After Rainey adopted him, the two settled into a peaceful co-existence. “He’s a very lazy dog,” she said. “He has no desire to really do anything. He doesn’t chase balls, though he does have a little lamb toy that, if you squeak it, he sings to it.”
Yet Frank had always suffered from problems with his eyes. “He had an eye ulcer when I got him,” Rainey said. “He was getting treated by the vet when, all of a sudden, he started crying and ended up crying for two days straight.”
Several follow-up appointments later, Rainey was told the devastating news: Frank was suffering from rapid-onset glaucoma and needed to have both of his eyes removed.
“It progresses very fast and…it is extremely painful,” she said. “He just cried and cried and cried.” On January 12, Rainey decided to have Frank undergo the operation.
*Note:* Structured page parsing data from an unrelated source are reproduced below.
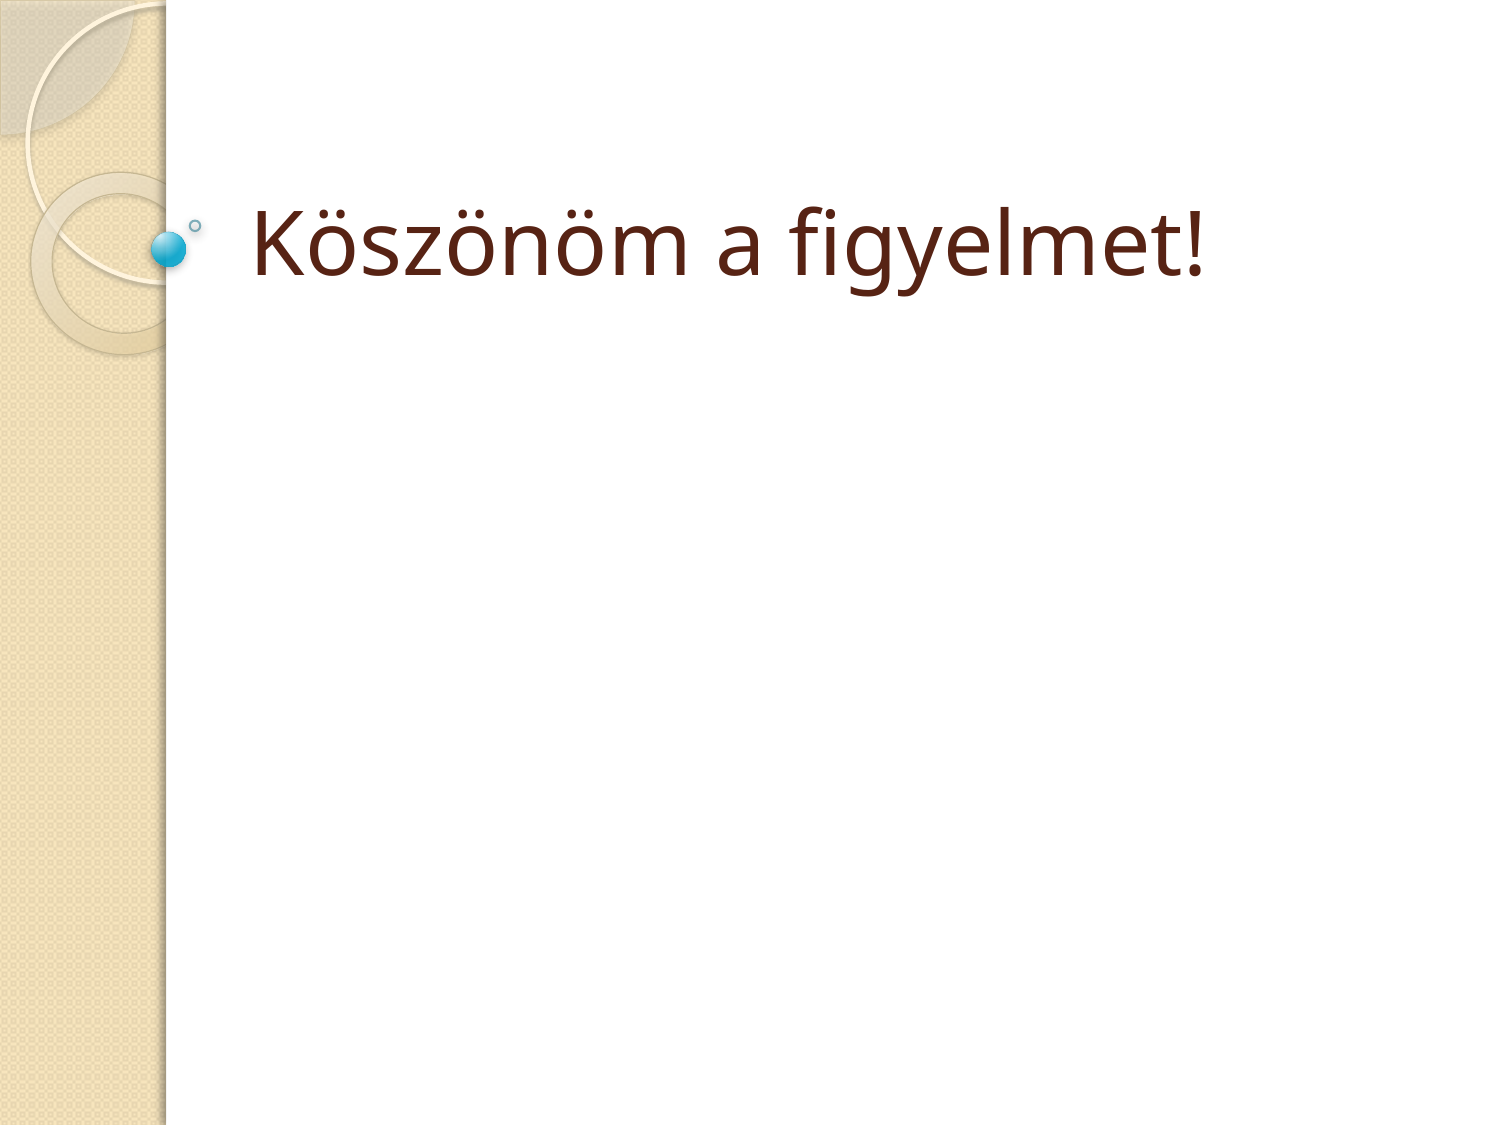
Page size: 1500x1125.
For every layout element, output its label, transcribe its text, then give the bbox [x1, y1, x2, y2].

title Köszönöm a figyelmet! [234, 59, 1450, 301]
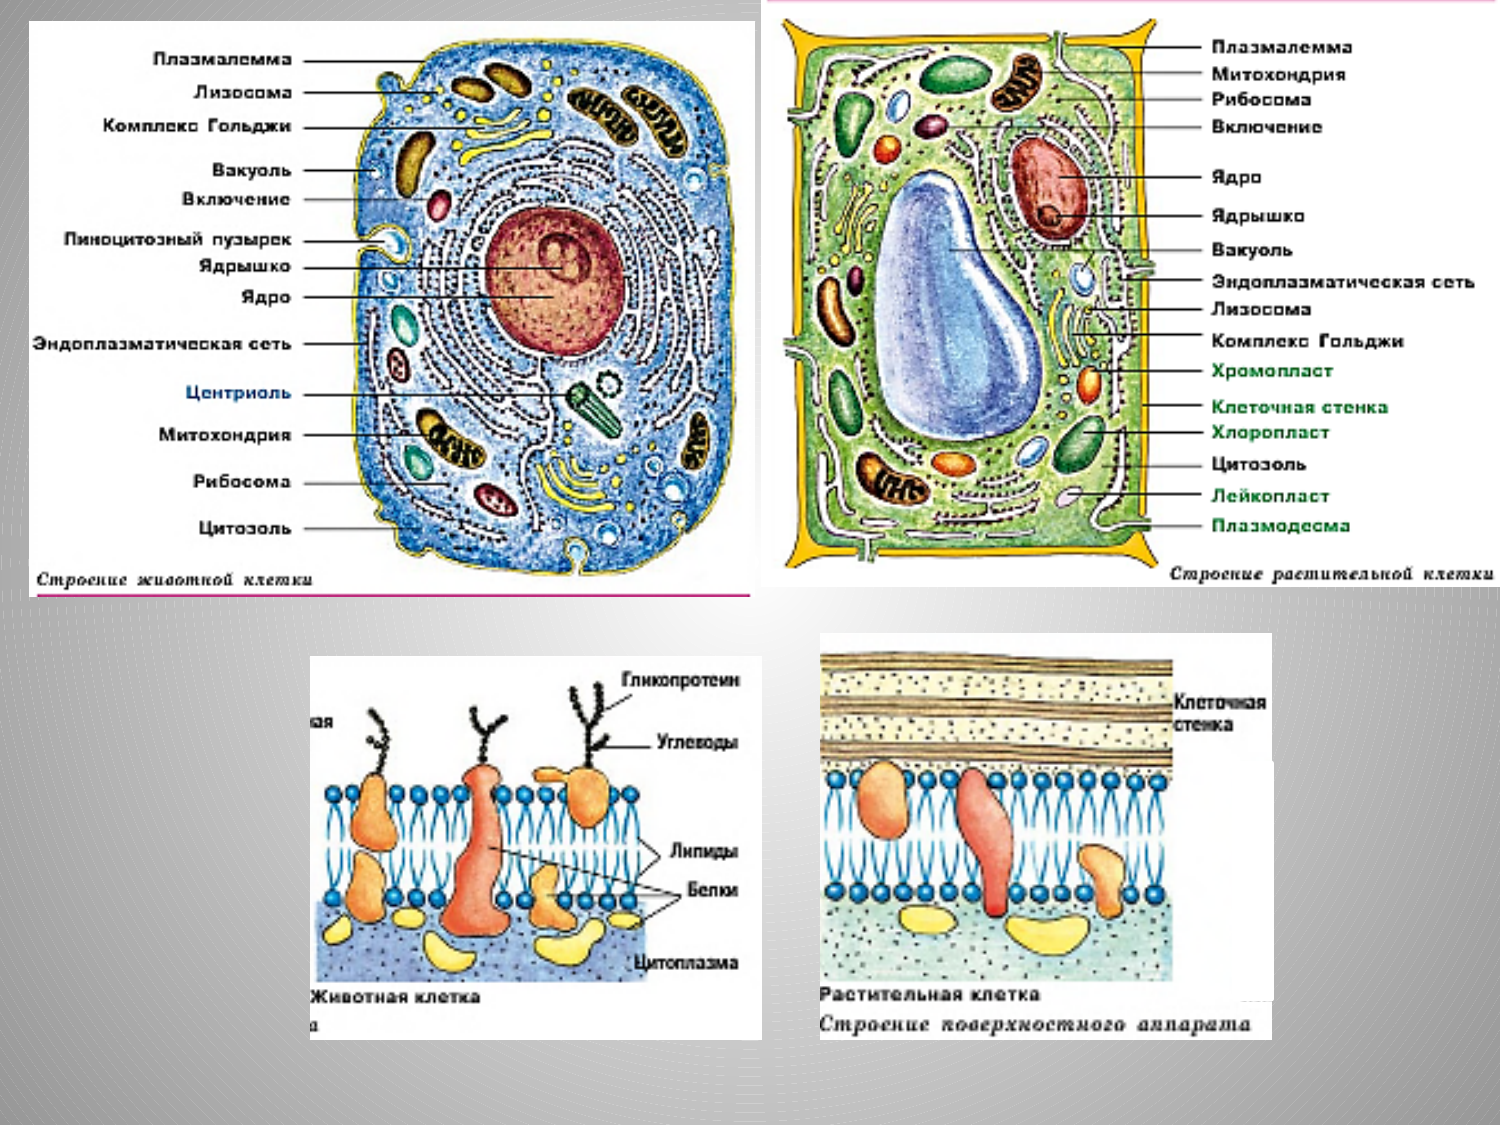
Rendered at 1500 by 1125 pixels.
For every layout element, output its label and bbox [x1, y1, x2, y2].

picture [310, 656, 762, 1040]
picture [761, 0, 1500, 587]
list [29, 21, 756, 598]
picture [820, 633, 1273, 1040]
Writing for the Merck Veterinary Manuals, Kirk Gelatt of the Department of Small Animal Clinical Sciences at the University of Florida estimates that glaucoma occurs in about 1.7 percent of dogs in North America.
While many of these cases are treatable, Frank’s situation represents a worst-case scenario for any canine with the condition. But this brave pug was not facing it alone. In fact, he had a human companion who knew what he was going through only too well.
In 2016, Rainey suffered a stroke that left her legally blind. “It took away all of my peripheral vision on both sides,” she said. “I still have tunnel vision, but I do not have peripheral vision. So I see, like, if you had a straw in front of each of your eyes, that’s when I see.”
She went on: “It was extremely difficult. It was life-changing for me because I was in my 50s and I was single. I was living in North Carolina. I had a beautiful condo and my life was good. I was self-sufficient and everything was great.”
Rainey’s work in engineering recruitment took her all over the country. Yet she was forced to stop it after the stroke because she could no longer read contacts and was unable to drive.
But she found strength and resilience from within. After living with her daughter’s family in Denver for a couple of years while attending the Colorado School for the Blind and learning to navigate with a cane and how to prepare food at home, Rainey headed to Illinois, where she previously attended college, to live independently.
Dogs have always been a part of her life, though. “I used to take my dog to work with me,” she said. “I would sit him in a baby stroller while I did presentations.” Rainey has a particular appreciation for pugs and is especially fond of the way they stick to you “like velcro.”
“They are just the most loving animals,” she said. “They want to be right beside you at all times.”
Rainey is determined to help Frank as he continues to adapt to his new way of living. “He’s trying to get acclimated to where we live to be able to navigate,” she said. “He’s slowed down tremendously and is walking gingerly to kind of feel out his environment so he’s not crashing into everything.”
Frank is only 5 years old. “I can’t put him down,” Rainey said. “He’s got a whole life ahead of him.”
Though she acknowledges his condition will make things “more of a challenge,” it’s one she’s prepared to meet. “He’s totally blind and I’m partially blind, but we’re going to look out for each other, it’s going to be OK,” she said. “It’s the blind leading the blind.”
Adjustments are already being made around the house, with Rainey planning to get Frank a “miniature crib” to go beside her bed “so that I can hang my arm in it for him to touch.” The main thing, she said, is that after the anguish caused by his eyes, Frank “is in no pain.”
“Even though his eyes are sewn shut right now, he is in zero pain,” Rainey said. “He’s happier now. His little tail wags all the time, and he will always have a very good quality of life as long as I have him.”